• _RECORDED INFORMATION_
--- START ---

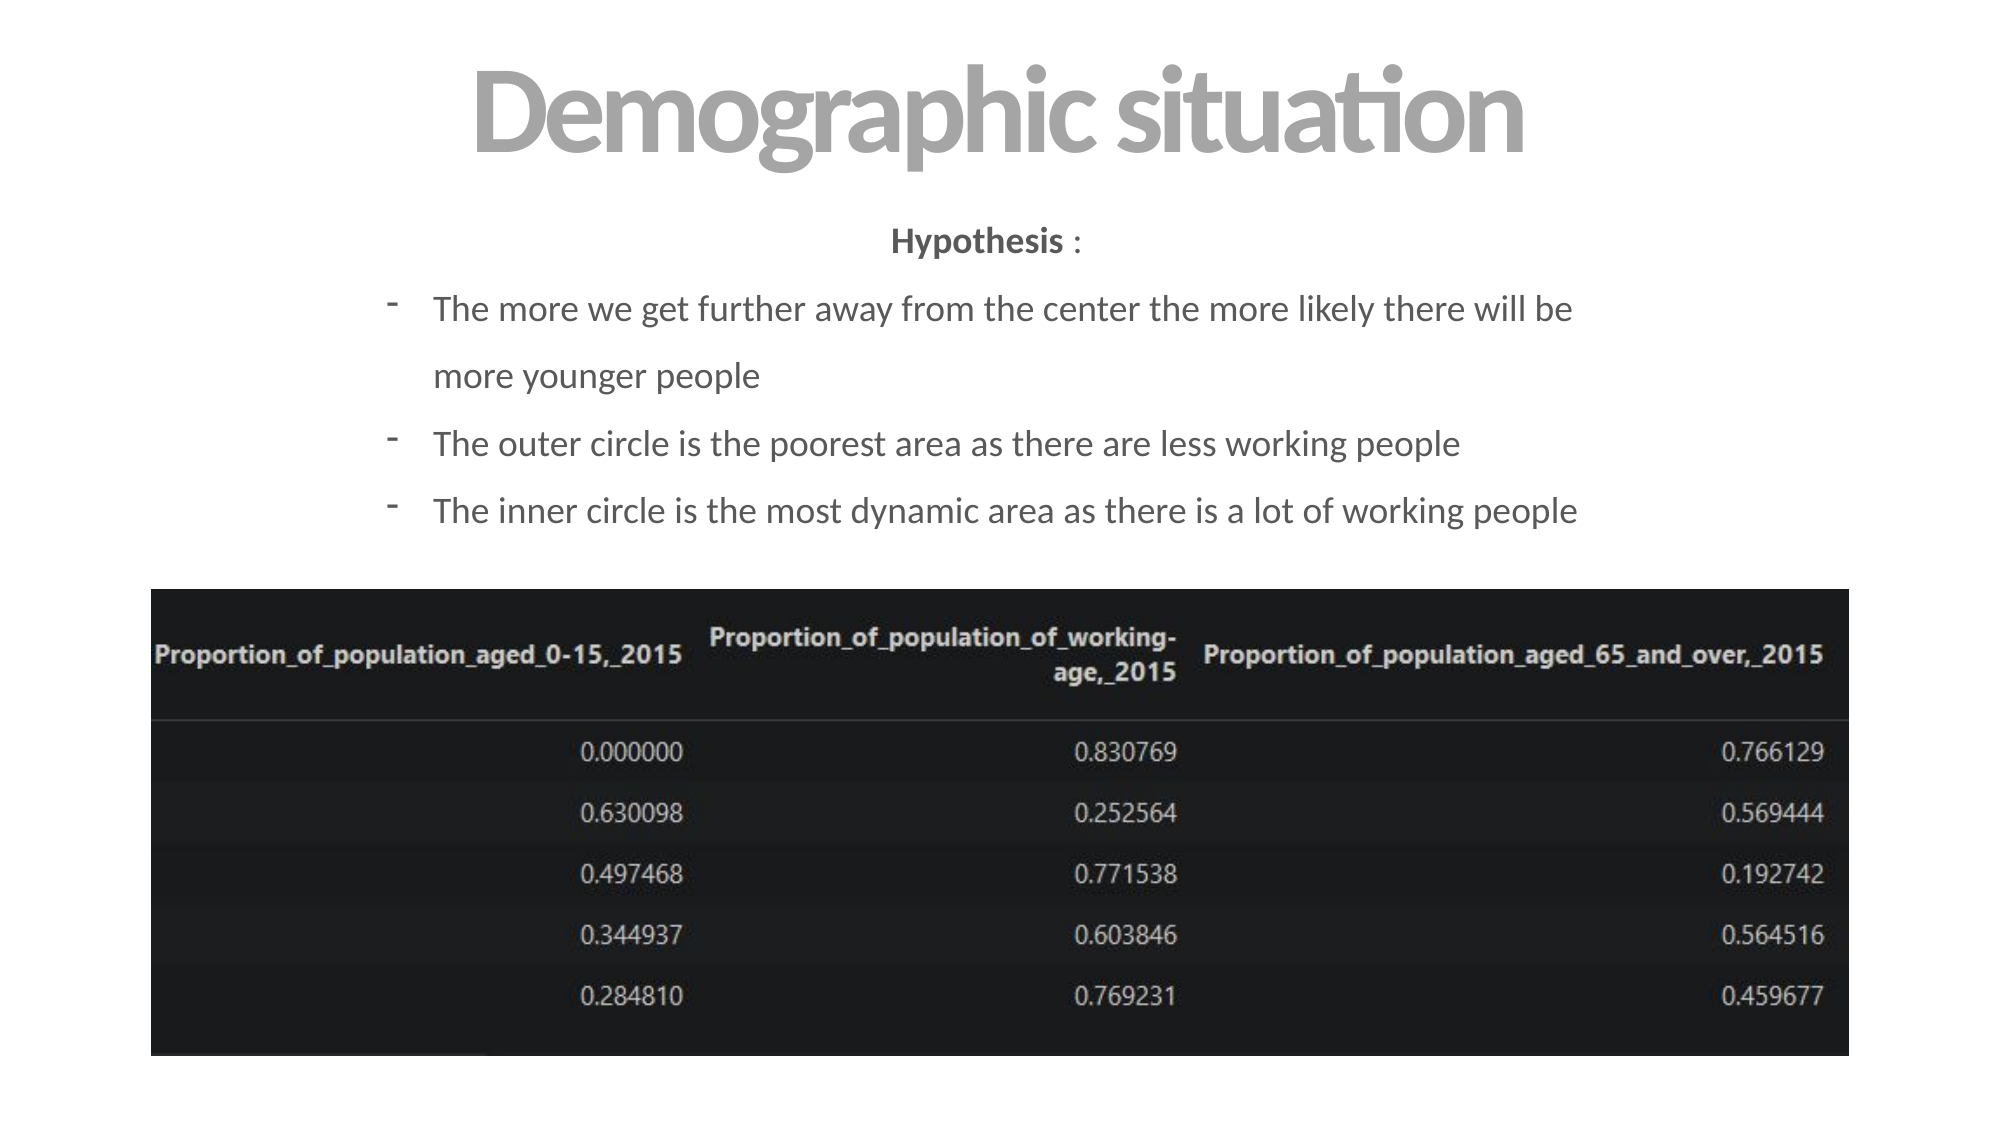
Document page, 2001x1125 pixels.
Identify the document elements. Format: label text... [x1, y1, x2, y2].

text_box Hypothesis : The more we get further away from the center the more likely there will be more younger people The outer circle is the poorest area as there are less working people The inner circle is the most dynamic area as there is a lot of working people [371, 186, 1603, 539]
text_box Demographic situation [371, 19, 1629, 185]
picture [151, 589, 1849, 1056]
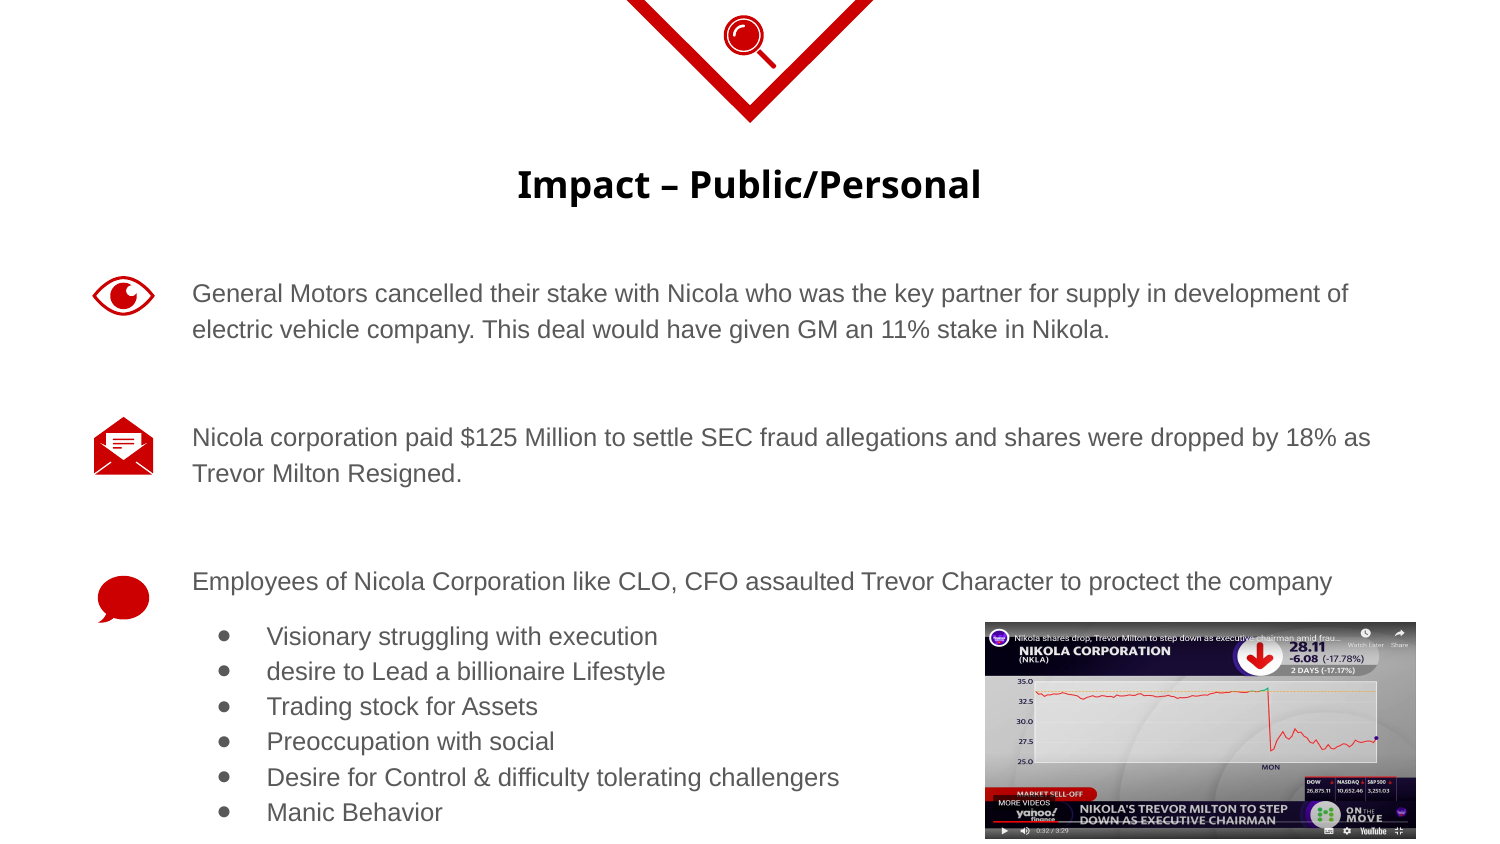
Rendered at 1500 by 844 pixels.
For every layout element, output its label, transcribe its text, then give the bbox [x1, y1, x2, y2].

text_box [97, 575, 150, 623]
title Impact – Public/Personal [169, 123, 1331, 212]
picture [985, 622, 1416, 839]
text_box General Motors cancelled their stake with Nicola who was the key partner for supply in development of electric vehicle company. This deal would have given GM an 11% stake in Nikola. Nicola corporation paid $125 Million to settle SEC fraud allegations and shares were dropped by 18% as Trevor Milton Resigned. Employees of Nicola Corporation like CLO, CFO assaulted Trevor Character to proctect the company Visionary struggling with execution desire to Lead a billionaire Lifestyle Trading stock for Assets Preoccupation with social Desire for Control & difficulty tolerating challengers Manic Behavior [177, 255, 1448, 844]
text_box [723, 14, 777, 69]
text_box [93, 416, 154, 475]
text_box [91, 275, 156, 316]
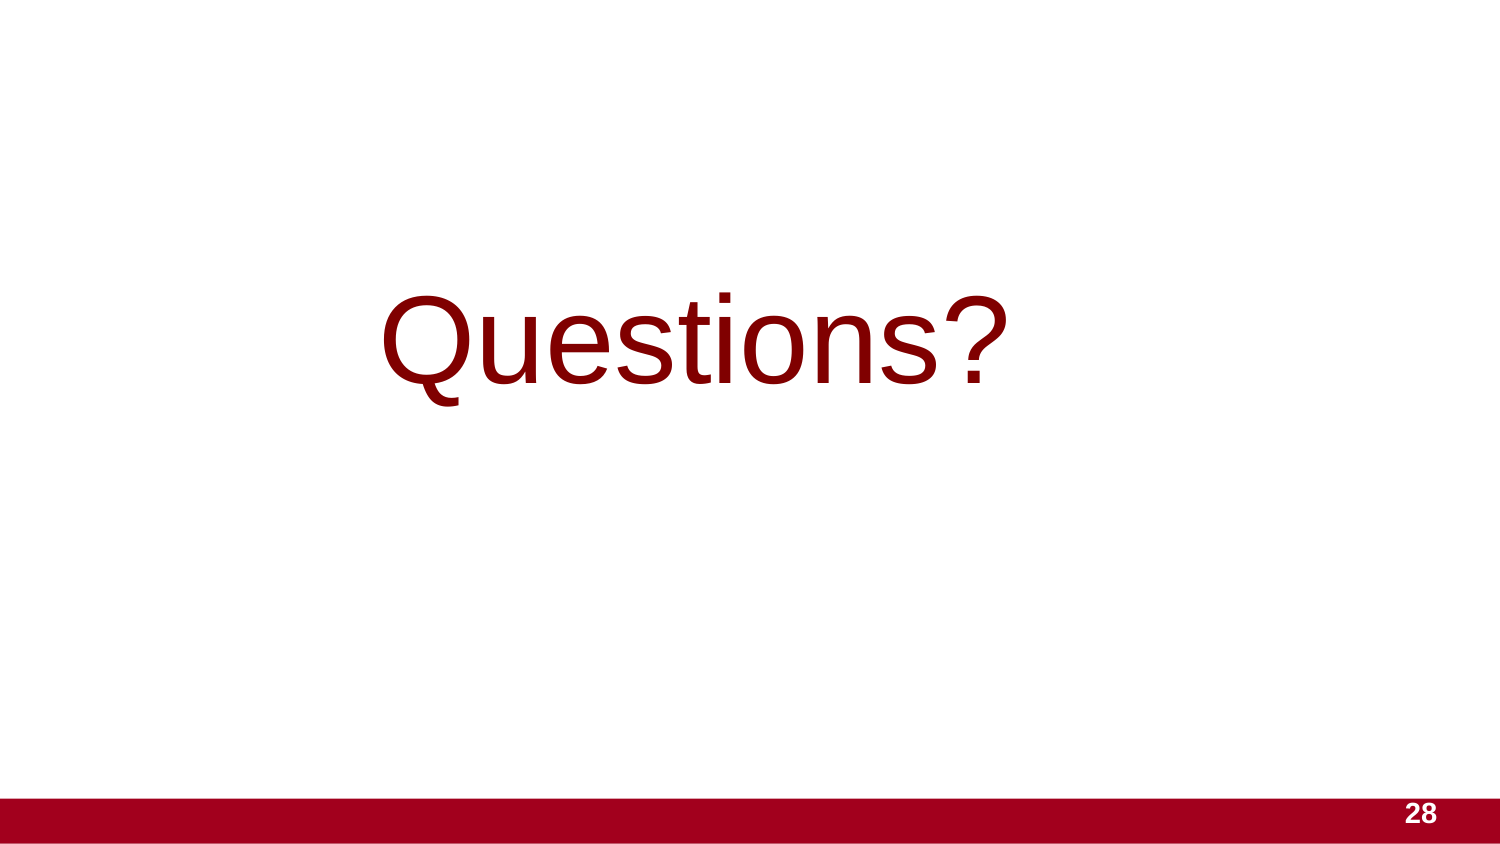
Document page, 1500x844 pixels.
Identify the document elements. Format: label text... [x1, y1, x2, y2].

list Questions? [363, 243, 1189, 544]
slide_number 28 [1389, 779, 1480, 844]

--- END ---

• _TASK DESCRIPTION_
Please retype the whole listing above exactly, without any of its images.

• _OUTPUT FOR THIS TASK_
Document page, 2001x1125 pixels.
Identify the document elements. Format: label text... [x1, y1, x2, y2].

text_box Hypothesis : The more we get further away from the center the more likely there will be more younger people The outer circle is the poorest area as there are less working people The inner circle is the most dynamic area as there is a lot of working people [371, 186, 1603, 539]
text_box Demographic situation [371, 19, 1629, 185]
picture [151, 589, 1849, 1056]
Rendered at 1500 by 844 pixels.
For every layout element, output its label, transcribe its text, then give the bbox [x1, y1, x2, y2].

text_box [97, 575, 150, 623]
title Impact – Public/Personal [169, 123, 1331, 212]
picture [985, 622, 1416, 839]
text_box General Motors cancelled their stake with Nicola who was the key partner for supply in development of electric vehicle company. This deal would have given GM an 11% stake in Nikola. Nicola corporation paid $125 Million to settle SEC fraud allegations and shares were dropped by 18% as Trevor Milton Resigned. Employees of Nicola Corporation like CLO, CFO assaulted Trevor Character to proctect the company Visionary struggling with execution desire to Lead a billionaire Lifestyle Trading stock for Assets Preoccupation with social Desire for Control & difficulty tolerating challengers Manic Behavior [177, 255, 1448, 844]
text_box [723, 14, 777, 69]
text_box [93, 416, 154, 475]
text_box [91, 275, 156, 316]
Document page, 1500x844 pixels.
Identify the document elements. Format: label text... [x1, y1, x2, y2].

list Questions? [363, 243, 1189, 544]
slide_number 28 [1389, 779, 1480, 844]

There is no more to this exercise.